The visas will then be reviewed on a case-by-case basis taking into account personal circumstances and the situation in Syria.
Mr Clegg added: "They will be here for a certain period of time and what we of course want and I suspect they will want as well… is to return eventually to Syria, when as I think everybody hopes normality finally is restored to the country."
The UNHCR said it would help the UK identify the most vulnerable people.
Its UK representative, Roland Schilling, said the UK move was "an encouraging and important step, reaffirming the UK's commitment and contribution to international relief efforts".
Shadow Home Secretary Yvette Cooper: ''It is a good thing that the government has completely reversed its position''
Shadow home secretary Yvette Cooper said the government's move was a "big reversal" but that "compassion and common sense have won through".
"Vulnerable Syrian refugees, torture victims, abandoned children and those struggling to cope or survive in the camps desperately need sanctuary and Britain has a moral obligation to help," she said.

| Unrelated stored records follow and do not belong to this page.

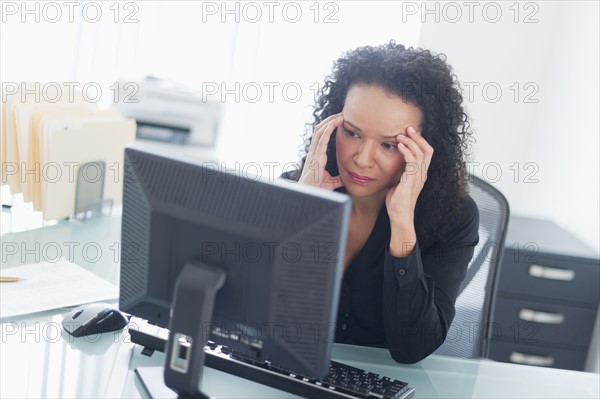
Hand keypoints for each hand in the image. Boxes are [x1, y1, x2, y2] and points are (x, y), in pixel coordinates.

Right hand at [299, 113, 344, 190]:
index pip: (322, 136)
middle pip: (320, 130)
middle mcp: (314, 152)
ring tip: (340, 115)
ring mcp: (314, 153)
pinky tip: (334, 123)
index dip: (329, 127)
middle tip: (341, 114)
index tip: (340, 121)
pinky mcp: (316, 157)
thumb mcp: (330, 182)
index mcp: (317, 155)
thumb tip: (346, 178)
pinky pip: (322, 139)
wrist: (309, 195)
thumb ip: (337, 179)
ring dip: (330, 121)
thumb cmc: (316, 189)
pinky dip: (328, 129)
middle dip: (330, 120)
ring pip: (320, 131)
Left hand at [385, 126, 433, 255]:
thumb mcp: (398, 183)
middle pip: (428, 149)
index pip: (426, 153)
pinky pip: (413, 161)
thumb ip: (399, 173)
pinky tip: (399, 146)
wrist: (399, 216)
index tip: (409, 133)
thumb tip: (391, 165)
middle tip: (408, 128)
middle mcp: (422, 174)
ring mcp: (419, 177)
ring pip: (421, 153)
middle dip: (419, 137)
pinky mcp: (412, 180)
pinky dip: (407, 151)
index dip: (420, 141)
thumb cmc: (397, 202)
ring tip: (401, 135)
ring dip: (411, 142)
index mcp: (420, 174)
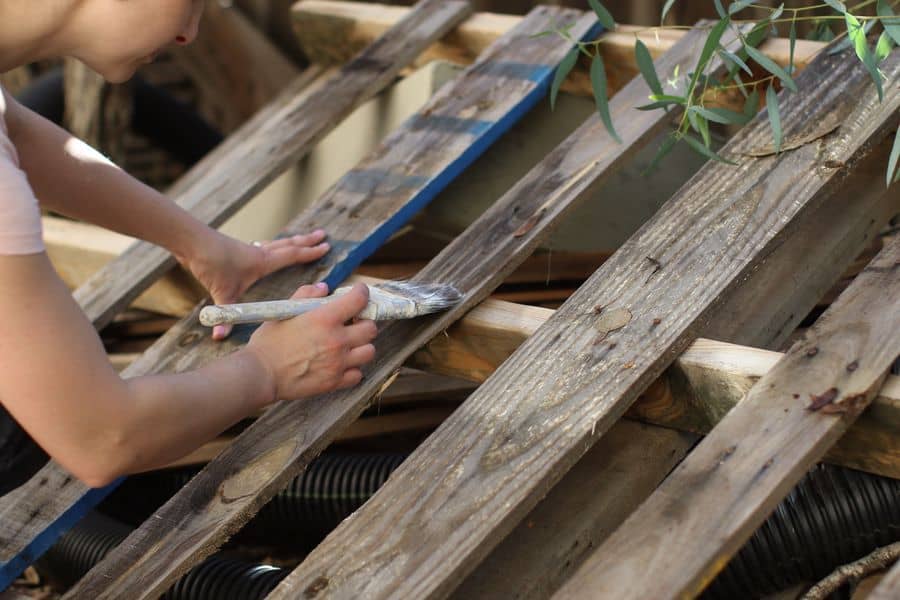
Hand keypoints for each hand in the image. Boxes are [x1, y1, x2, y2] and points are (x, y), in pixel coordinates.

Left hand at [178, 229, 330, 338]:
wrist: (193, 243)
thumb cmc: (211, 265)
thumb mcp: (221, 293)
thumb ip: (225, 315)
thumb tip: (219, 336)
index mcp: (263, 262)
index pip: (292, 255)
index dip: (310, 252)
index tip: (326, 247)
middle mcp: (260, 252)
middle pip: (289, 244)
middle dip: (307, 241)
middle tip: (323, 235)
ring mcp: (249, 248)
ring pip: (277, 242)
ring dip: (292, 240)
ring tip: (304, 237)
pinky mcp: (239, 248)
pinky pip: (263, 245)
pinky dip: (273, 245)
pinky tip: (269, 247)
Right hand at [245, 283, 376, 403]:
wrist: (260, 373)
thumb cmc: (269, 342)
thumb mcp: (284, 311)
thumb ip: (306, 295)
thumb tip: (324, 288)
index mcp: (325, 319)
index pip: (359, 300)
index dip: (362, 293)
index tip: (359, 293)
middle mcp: (337, 340)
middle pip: (371, 328)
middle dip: (364, 322)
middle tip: (353, 322)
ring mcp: (338, 363)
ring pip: (369, 351)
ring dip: (362, 346)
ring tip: (349, 345)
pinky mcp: (334, 382)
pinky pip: (358, 374)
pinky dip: (353, 369)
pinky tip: (341, 364)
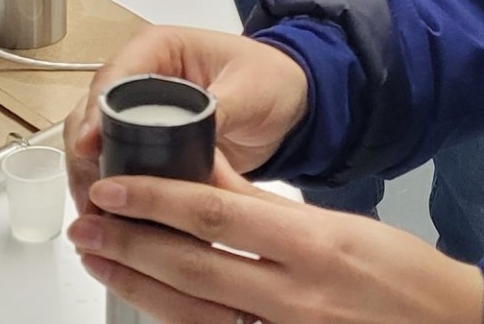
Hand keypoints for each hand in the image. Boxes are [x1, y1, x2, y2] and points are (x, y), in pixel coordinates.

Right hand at [64, 27, 310, 214]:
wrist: (290, 104)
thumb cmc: (271, 79)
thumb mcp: (249, 89)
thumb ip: (217, 107)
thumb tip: (188, 131)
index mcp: (158, 49)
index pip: (112, 78)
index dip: (95, 113)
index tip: (89, 146)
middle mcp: (139, 75)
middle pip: (91, 110)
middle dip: (84, 153)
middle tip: (90, 194)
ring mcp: (138, 109)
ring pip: (93, 138)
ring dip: (89, 174)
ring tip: (95, 211)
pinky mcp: (145, 140)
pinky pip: (113, 160)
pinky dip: (107, 185)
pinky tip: (109, 215)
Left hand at [71, 156, 483, 323]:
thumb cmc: (397, 273)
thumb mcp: (333, 222)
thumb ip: (261, 202)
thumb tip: (200, 173)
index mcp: (311, 243)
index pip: (214, 214)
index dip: (154, 200)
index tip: (112, 187)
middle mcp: (294, 295)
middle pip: (192, 266)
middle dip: (129, 244)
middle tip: (86, 224)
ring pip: (193, 311)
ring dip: (139, 283)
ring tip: (100, 257)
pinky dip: (177, 318)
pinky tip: (149, 300)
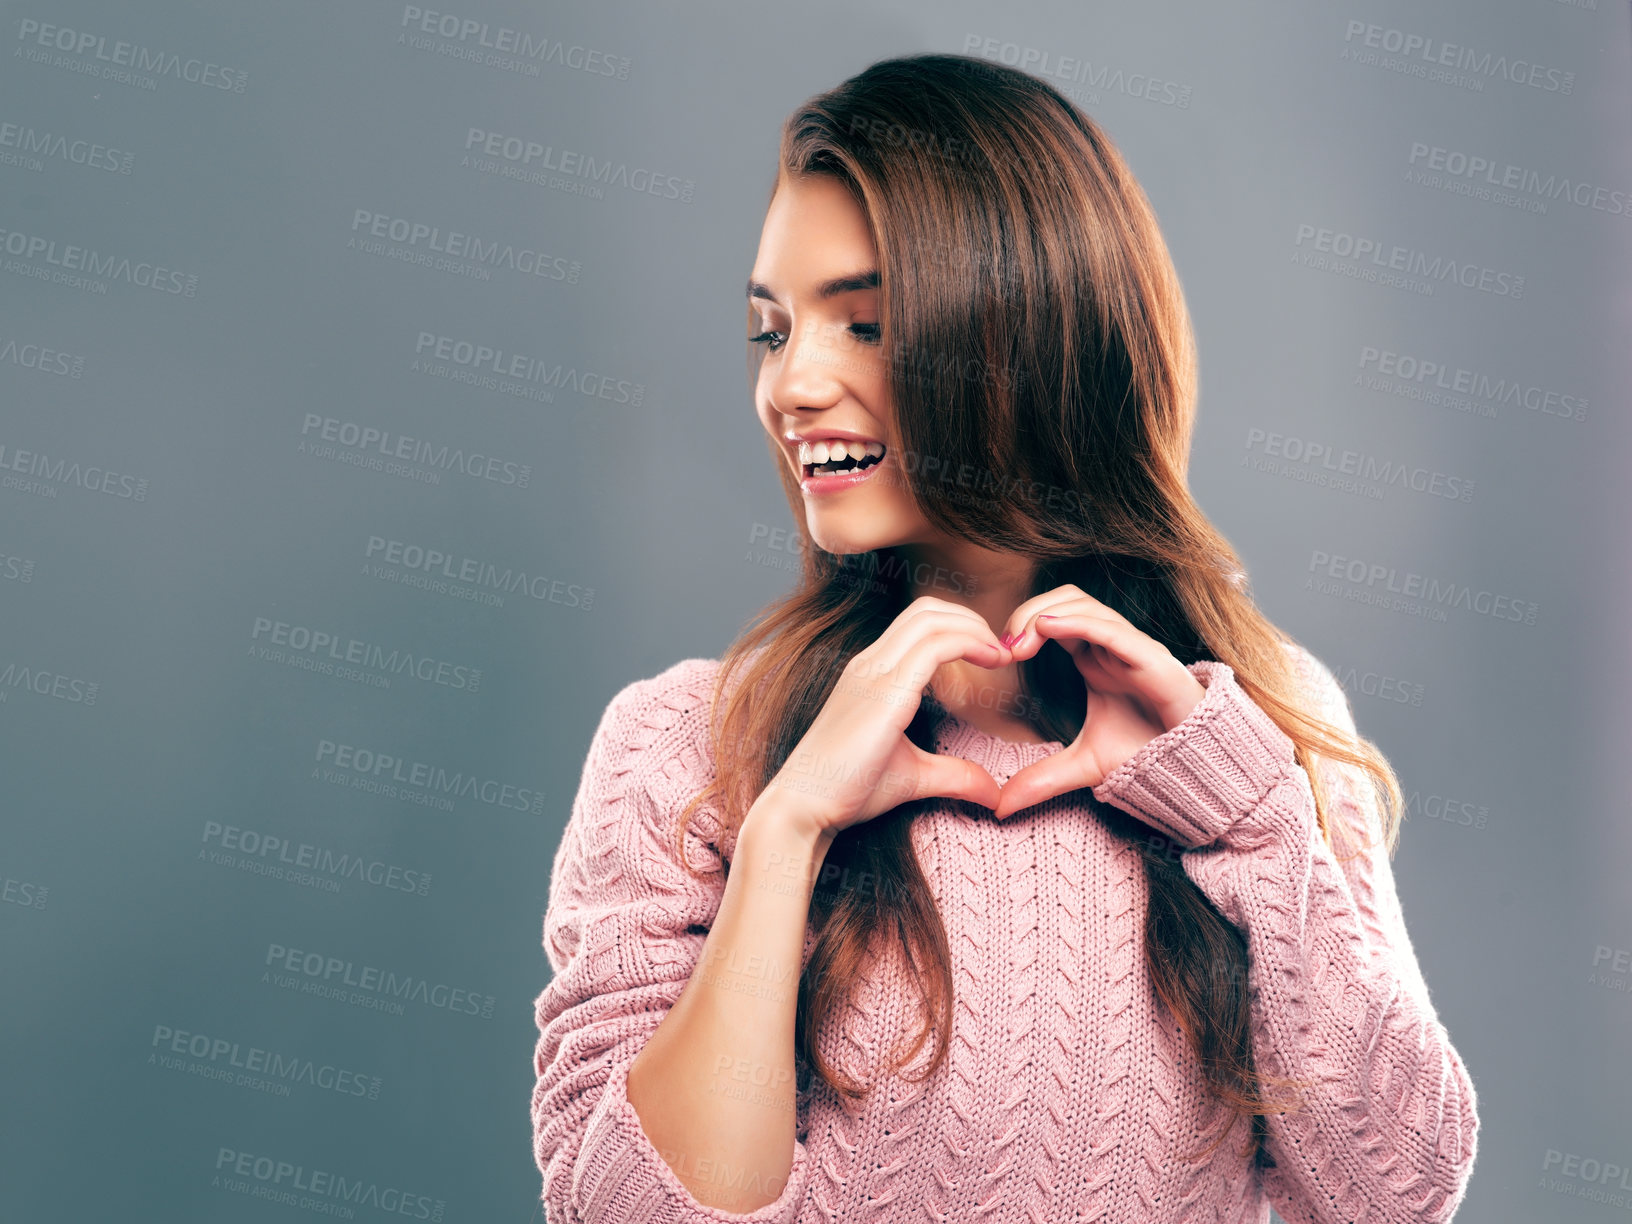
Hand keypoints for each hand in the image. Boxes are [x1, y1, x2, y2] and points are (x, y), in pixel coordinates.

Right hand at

But she said the UK should be working with the UN to decide on numbers rather than setting up a "parallel programme" of its own.
Refugees fleeing Syria
The move was welcomed by MPs from all sides of the Commons, former Lib Dem leader Sir Menzies Campbell saying it gave the UK flexibility to help those whose suffering had been the most "grievous".
But Conservative Brooks Newmark - an expert on Syria - said numbers should be limited and those countries not making such a big contribution to the aid effort should be taking in more refugees than the UK.
UKIP leader Nigel Farage also backed the move, saying a clear distinction must be made between genuine refugees from persecution and economic migrants.
The Refugee Council's Maurice Wren said the move had been a "long time coming" but the UK was standing up for an important principle.
And Amnesty International UK director Kate Allen said: "This move is long overdue but of course it's never too late to do the right thing."